Using ruler and compasses only,

(i) Construct a triangle ABC with the following data :

Base AB = 6 cm, BC = 7.5 cm and angle CAB = 60°.

(ii) In same diagram, draw a circle which passes through the points A, B and C and mark its center O.

(iii) Draw a perpendicular from O to AB which meets AB in D.

(iv) Prove that : AD = BD.

Steps of construction :

1. Draw a line segment AB = 6 cm.

2. At A, draw a ray (AX) making an angle of 60° with AB.

3. With B as center and radius = 7.5 cm draw an arc which intersects AX ray at C.

4. Join BC. ABC is the required triangle.

5. Draw the perpendicular bisectors of AB and AC intersecting each other at O.

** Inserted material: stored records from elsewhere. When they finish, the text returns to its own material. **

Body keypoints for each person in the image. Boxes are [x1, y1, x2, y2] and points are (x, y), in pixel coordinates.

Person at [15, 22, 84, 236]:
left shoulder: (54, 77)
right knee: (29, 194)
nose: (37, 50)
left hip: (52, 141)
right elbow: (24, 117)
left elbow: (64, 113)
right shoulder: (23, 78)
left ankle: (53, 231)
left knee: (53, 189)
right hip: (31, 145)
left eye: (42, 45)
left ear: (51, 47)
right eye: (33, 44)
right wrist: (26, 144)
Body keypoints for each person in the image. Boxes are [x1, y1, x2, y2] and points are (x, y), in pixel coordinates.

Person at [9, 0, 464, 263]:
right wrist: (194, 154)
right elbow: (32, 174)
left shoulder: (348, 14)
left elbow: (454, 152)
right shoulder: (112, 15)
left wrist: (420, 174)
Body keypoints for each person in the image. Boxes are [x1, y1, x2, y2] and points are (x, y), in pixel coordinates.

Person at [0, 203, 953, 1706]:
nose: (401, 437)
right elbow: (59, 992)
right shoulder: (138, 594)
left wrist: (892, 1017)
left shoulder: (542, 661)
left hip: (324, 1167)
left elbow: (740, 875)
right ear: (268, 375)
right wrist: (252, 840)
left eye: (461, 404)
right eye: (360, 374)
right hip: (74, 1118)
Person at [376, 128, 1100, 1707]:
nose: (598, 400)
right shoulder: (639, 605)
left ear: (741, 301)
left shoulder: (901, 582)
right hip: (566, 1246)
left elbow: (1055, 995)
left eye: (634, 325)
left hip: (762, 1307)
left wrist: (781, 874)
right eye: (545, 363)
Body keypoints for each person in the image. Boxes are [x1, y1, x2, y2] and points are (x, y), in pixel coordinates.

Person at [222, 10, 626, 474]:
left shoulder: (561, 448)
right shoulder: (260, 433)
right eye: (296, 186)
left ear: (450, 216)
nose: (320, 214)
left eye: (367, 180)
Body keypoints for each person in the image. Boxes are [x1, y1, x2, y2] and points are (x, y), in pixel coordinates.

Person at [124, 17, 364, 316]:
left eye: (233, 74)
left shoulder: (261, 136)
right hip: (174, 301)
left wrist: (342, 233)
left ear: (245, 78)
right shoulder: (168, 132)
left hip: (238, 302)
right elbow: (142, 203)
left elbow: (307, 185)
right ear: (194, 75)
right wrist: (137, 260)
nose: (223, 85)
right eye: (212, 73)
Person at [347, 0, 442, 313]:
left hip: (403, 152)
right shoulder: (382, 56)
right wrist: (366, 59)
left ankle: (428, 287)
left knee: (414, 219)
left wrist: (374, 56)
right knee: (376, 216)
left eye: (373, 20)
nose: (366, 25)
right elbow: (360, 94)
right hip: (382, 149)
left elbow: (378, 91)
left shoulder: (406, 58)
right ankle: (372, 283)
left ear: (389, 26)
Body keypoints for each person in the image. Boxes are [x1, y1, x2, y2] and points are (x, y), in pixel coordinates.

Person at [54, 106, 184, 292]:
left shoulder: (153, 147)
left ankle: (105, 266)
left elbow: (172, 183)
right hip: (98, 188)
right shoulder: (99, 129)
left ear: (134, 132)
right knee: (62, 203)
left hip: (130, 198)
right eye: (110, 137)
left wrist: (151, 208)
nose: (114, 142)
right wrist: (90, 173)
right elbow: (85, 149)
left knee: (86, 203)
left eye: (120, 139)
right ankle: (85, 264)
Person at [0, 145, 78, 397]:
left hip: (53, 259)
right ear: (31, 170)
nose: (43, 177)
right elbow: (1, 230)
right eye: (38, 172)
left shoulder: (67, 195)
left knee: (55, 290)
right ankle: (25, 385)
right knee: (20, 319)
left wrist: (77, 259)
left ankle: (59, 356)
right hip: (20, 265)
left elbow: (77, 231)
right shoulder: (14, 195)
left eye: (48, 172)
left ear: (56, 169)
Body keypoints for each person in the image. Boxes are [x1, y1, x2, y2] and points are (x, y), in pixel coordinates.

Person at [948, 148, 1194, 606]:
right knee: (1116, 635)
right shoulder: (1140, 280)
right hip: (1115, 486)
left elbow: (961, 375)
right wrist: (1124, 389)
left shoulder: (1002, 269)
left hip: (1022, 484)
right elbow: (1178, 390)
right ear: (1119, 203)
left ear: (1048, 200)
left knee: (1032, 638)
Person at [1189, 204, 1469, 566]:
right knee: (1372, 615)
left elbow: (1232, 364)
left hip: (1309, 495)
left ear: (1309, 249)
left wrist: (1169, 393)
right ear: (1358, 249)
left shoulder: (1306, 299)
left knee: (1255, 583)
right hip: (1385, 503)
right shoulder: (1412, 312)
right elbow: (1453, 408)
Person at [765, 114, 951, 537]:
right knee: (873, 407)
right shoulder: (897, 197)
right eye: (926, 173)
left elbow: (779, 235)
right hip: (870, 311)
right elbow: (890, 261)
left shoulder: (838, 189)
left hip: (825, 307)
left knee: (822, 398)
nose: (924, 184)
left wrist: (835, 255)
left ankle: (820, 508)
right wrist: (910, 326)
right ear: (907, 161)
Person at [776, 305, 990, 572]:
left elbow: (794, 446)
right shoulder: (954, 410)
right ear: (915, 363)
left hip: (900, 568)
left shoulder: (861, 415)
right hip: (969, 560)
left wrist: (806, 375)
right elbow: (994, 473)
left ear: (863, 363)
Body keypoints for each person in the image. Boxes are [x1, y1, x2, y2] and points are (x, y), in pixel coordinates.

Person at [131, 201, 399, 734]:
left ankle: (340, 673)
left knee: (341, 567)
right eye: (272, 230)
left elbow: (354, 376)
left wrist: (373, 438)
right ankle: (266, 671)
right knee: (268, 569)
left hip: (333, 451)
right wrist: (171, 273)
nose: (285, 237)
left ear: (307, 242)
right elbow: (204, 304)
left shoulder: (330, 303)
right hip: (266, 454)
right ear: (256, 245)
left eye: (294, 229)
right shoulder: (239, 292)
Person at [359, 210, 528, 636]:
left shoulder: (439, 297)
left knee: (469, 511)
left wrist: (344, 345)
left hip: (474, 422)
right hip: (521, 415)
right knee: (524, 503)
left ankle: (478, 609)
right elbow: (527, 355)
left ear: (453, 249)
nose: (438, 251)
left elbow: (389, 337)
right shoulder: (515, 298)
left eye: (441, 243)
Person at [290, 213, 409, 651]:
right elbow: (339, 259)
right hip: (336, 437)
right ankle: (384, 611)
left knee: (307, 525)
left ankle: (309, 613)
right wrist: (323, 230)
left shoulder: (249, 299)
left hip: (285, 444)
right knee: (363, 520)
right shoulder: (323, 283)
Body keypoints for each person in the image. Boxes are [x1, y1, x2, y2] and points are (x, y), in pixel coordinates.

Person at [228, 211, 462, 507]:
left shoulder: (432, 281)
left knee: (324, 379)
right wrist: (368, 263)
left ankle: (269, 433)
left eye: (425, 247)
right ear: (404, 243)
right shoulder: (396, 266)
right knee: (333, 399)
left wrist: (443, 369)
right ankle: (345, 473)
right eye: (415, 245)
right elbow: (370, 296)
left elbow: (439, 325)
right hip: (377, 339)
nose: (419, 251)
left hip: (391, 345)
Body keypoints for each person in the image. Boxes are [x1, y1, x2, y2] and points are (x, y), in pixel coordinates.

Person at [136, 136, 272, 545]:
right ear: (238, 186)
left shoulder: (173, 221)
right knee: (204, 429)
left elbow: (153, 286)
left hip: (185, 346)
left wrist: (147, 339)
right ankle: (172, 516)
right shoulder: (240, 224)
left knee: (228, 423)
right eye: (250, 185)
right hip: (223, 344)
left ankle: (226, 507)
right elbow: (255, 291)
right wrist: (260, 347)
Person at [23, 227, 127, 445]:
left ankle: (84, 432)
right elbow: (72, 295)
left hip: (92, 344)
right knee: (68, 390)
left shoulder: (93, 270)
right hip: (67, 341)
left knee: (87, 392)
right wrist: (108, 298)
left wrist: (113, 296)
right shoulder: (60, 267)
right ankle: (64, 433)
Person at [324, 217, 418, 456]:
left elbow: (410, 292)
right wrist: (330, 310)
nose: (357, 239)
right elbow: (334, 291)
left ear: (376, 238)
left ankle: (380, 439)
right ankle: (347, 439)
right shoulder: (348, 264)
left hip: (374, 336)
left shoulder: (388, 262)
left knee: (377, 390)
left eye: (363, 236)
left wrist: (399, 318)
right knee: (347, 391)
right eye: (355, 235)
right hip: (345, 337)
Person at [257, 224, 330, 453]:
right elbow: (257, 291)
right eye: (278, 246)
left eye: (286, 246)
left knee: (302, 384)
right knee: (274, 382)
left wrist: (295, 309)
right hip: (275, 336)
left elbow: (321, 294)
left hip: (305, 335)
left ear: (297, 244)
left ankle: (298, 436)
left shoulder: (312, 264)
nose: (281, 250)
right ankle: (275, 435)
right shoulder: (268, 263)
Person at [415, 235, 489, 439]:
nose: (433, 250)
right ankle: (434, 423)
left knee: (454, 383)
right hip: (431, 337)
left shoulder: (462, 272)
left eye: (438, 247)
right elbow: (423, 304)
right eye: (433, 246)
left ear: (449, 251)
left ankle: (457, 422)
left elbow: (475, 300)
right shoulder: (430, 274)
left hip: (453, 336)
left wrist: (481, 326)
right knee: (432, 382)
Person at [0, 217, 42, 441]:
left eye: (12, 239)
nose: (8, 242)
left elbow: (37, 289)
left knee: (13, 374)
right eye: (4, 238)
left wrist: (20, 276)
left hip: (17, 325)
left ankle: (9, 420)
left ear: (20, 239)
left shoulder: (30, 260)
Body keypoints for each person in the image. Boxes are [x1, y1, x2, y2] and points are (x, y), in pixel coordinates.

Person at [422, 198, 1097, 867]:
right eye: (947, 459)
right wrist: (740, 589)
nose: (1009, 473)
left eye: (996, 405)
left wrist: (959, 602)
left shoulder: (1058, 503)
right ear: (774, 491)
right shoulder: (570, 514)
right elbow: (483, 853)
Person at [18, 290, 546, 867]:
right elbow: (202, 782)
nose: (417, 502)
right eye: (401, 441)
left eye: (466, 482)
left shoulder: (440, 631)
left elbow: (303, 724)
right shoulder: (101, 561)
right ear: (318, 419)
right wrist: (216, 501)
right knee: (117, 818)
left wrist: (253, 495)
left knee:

6. With center O and radius OA, OB or OC, draw a circle passing through A, B and C.

7. From O, draw OD ⊥ AB.

Proof :

In right △OAD and △OBD,

⇒ OA = OB (Radius of same circle)

⇒ OD = OD (Common)

⇒ ∠ODA = ∠ODB (Both = 90°)

∴ △OAD ≅ △OBD (By R.H.S. axiom)

By C.P.C.T.

⇒ AD = BD.

Hence, proved that AD = BD.